-- Exercise inputs follows --

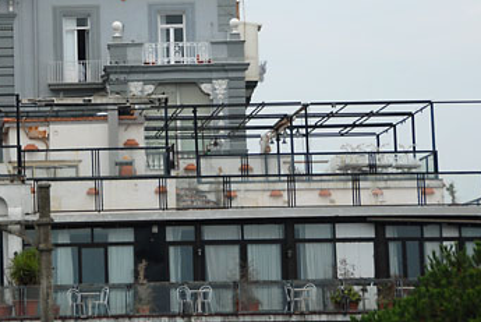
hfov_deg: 9.3
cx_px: 91
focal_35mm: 221
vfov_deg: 6.2
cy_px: 54
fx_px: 2957
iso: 100
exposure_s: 1/45
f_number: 5
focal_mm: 82
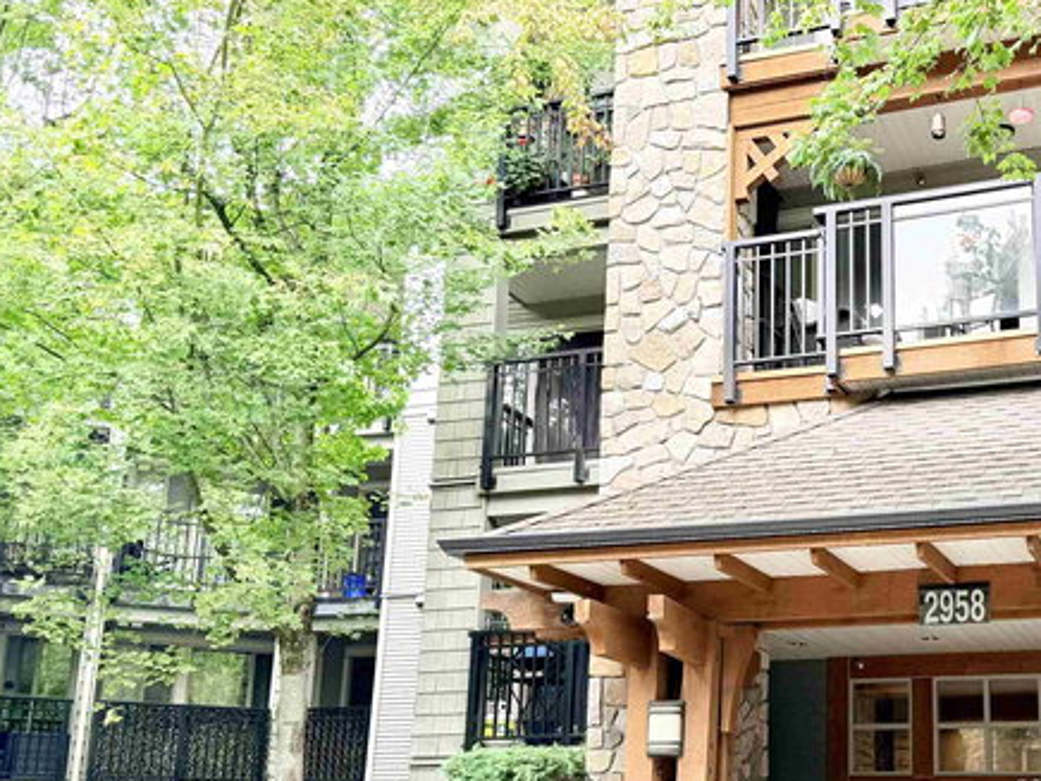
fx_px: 1323
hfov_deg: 41.4
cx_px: 812
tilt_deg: +12.9
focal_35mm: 44
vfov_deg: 32.5
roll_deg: +0.1
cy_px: 537
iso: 64
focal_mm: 6.76
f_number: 1.78
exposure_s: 1/217
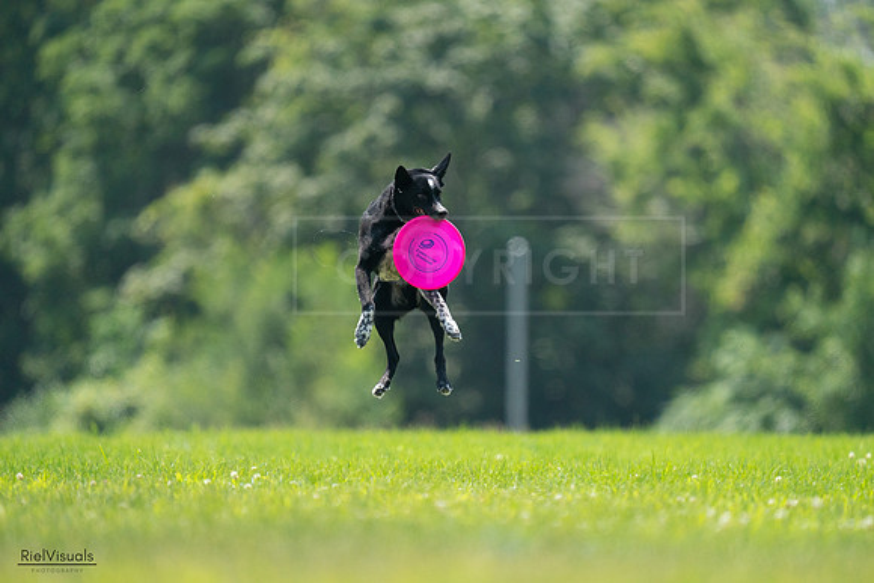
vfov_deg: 2.3
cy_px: 292
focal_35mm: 600
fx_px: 14569
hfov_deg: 3.4
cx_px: 437
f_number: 6.3
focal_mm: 600
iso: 2000
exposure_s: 1/4000
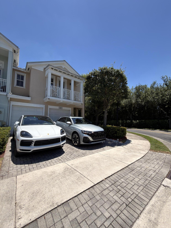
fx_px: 92
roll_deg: +0.7
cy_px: 114
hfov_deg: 85.7
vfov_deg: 102.1
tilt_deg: +6.3
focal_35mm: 14
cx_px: 86
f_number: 2.2
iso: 16
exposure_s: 1/868
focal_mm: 2.22
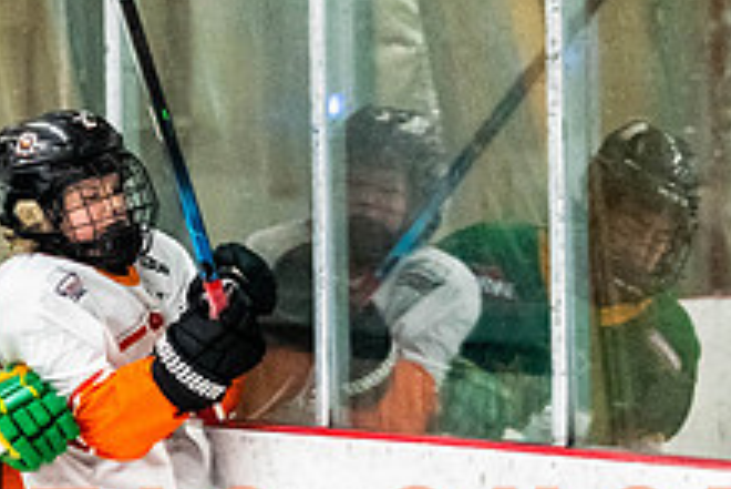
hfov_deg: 4.5
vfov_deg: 3.0
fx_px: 9265
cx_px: -332
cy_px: 849
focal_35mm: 456
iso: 2200
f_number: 2.8
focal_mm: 102
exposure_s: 1/640
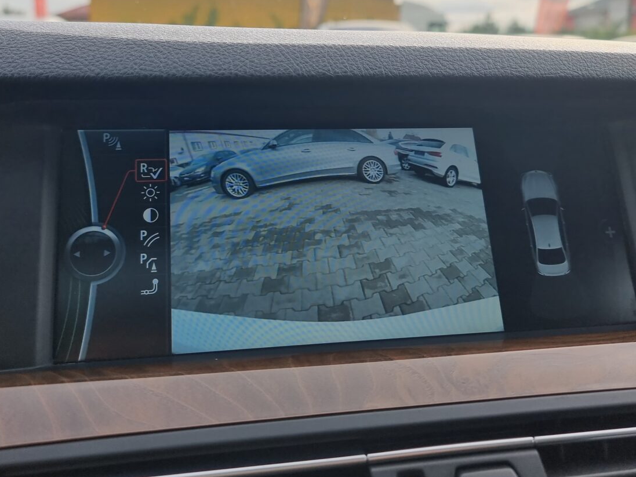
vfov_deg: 40.2
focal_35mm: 35
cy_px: 156
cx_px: 302
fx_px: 643
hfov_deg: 52.6
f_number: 1.8
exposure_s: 1/260
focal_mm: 6.7
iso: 50
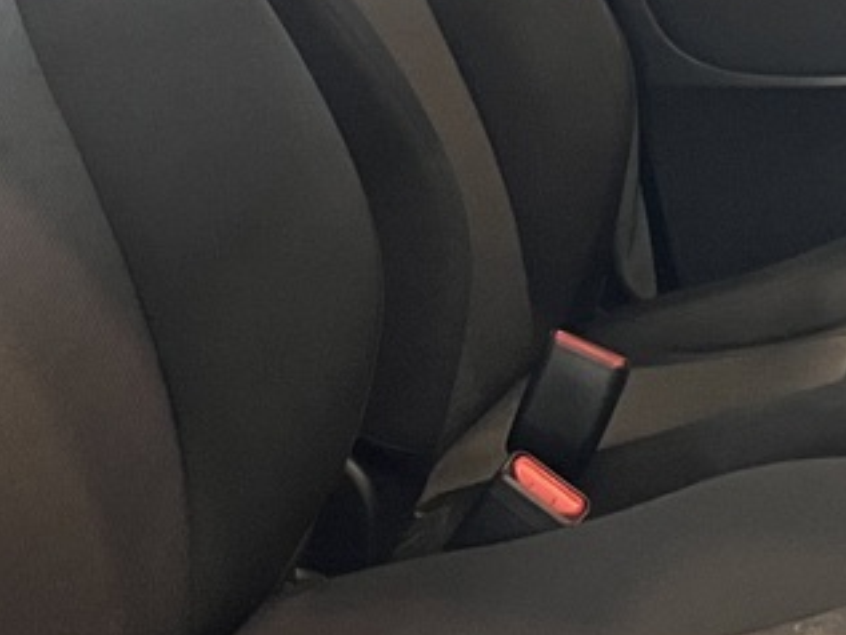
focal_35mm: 127
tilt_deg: -12.3
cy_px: 120
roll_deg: -0.8
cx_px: 742
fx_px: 3105
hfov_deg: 15.4
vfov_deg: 11.6
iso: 160
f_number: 1.8
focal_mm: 3.99
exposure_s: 1/60
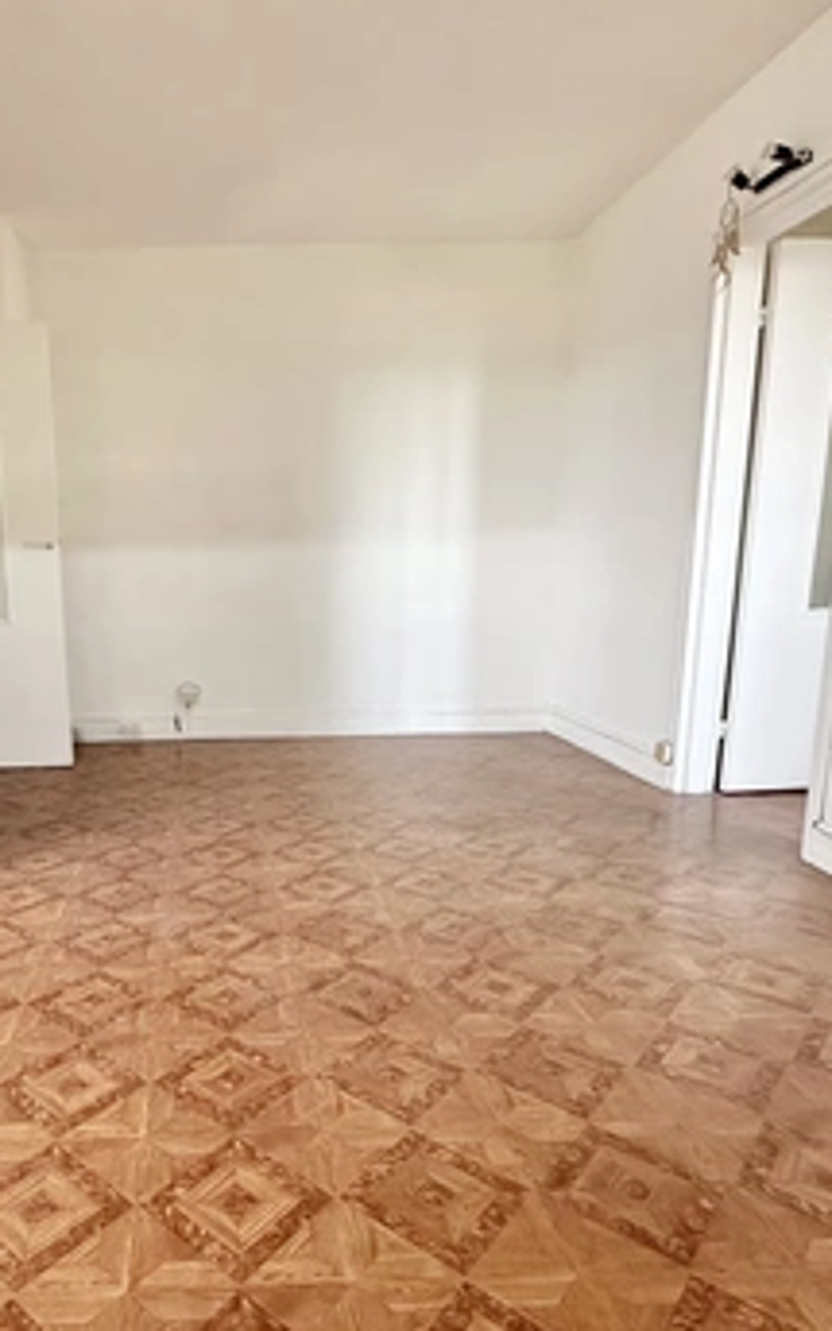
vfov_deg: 77.0
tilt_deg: -10.4
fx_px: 834
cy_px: 727
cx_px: 219
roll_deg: +0.9
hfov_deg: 51.0
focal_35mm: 23
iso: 250
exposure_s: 1/99
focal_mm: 2.22
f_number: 2.2
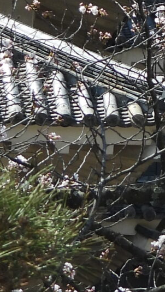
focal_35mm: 416
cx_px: 346
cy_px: -212
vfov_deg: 5.1
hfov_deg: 2.9
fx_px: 3232
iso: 100
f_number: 3.5
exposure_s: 1/640
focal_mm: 14.3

-- Exercise inputs concluded --

__Your objective__
Copy word for word the span of the records above that begins at the line with "hfov_deg: 52.6" and ends at the line with "focal_35mm: 23", including those two lines but not the pictures.

__Answer to this exercise__
hfov_deg: 52.6
f_number: 1.8
exposure_s: 1/260
focal_mm: 6.7
iso: 50
focal_35mm: 127
tilt_deg: -12.3
cy_px: 120
roll_deg: -0.8
cx_px: 742
fx_px: 3105
hfov_deg: 15.4
vfov_deg: 11.6
iso: 160
f_number: 1.8
focal_mm: 3.99
exposure_s: 1/60
vfov_deg: 77.0
tilt_deg: -10.4
fx_px: 834
cy_px: 727
cx_px: 219
roll_deg: +0.9
hfov_deg: 51.0
focal_35mm: 23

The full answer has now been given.